◆ **TASK PROMPT**: Work out how many lines of the listing hold "center" and return that number by itself.
(INPUT RECORDS begins)
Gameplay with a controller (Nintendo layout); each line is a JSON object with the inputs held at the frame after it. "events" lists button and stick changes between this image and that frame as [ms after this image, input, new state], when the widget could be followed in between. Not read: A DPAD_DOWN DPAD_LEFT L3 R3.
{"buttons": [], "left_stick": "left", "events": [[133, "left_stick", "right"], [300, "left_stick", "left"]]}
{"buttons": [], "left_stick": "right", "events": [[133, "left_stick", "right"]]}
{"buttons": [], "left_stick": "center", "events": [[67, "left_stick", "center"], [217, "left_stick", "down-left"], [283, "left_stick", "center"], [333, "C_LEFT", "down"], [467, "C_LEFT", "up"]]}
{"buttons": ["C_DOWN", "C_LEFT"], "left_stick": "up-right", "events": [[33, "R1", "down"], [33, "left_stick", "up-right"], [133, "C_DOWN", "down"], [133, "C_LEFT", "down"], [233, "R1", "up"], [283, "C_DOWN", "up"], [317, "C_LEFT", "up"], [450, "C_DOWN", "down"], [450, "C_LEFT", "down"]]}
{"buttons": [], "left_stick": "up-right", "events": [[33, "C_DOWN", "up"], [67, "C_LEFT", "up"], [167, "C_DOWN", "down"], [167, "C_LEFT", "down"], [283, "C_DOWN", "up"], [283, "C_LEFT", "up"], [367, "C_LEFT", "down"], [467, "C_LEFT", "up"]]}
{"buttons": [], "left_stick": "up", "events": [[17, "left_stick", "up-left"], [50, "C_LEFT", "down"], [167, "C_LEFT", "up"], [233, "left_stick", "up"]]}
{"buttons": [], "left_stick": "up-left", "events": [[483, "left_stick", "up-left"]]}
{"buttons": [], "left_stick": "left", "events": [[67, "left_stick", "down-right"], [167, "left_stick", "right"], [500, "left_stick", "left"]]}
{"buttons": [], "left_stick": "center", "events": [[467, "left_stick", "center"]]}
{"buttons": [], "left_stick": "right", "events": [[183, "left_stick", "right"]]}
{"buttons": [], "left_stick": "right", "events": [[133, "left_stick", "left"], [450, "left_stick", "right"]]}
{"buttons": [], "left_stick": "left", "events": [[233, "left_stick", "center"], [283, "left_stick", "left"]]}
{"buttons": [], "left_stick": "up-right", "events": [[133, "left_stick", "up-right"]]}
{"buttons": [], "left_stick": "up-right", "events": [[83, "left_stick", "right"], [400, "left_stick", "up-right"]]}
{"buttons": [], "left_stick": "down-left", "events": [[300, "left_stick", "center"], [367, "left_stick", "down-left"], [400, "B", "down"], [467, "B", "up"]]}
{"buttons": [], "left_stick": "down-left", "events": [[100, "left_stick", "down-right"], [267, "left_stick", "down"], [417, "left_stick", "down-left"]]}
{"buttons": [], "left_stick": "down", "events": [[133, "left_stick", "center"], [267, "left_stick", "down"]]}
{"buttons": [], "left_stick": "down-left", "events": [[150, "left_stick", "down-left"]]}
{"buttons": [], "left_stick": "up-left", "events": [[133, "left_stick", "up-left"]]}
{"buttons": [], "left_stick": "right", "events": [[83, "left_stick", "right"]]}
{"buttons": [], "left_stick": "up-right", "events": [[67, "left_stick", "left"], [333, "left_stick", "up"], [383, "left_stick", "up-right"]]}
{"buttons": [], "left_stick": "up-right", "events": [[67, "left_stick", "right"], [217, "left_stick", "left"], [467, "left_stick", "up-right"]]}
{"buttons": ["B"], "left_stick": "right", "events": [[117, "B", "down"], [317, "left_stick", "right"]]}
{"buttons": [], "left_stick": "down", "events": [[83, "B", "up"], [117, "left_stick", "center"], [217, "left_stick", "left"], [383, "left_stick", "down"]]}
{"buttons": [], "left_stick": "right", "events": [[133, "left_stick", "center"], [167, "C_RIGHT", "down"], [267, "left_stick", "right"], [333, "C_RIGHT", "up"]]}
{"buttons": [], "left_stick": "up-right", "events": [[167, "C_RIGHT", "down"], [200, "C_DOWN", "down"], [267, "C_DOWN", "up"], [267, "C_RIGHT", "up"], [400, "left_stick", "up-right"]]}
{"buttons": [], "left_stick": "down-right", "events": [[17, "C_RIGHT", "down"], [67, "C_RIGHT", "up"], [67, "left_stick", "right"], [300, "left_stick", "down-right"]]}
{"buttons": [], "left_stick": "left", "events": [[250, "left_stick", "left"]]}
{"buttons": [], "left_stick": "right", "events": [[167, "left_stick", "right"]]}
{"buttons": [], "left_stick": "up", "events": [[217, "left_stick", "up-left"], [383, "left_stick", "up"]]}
(INPUT RECORDS ends)
◆ **WRITTEN RESPONSE**: 7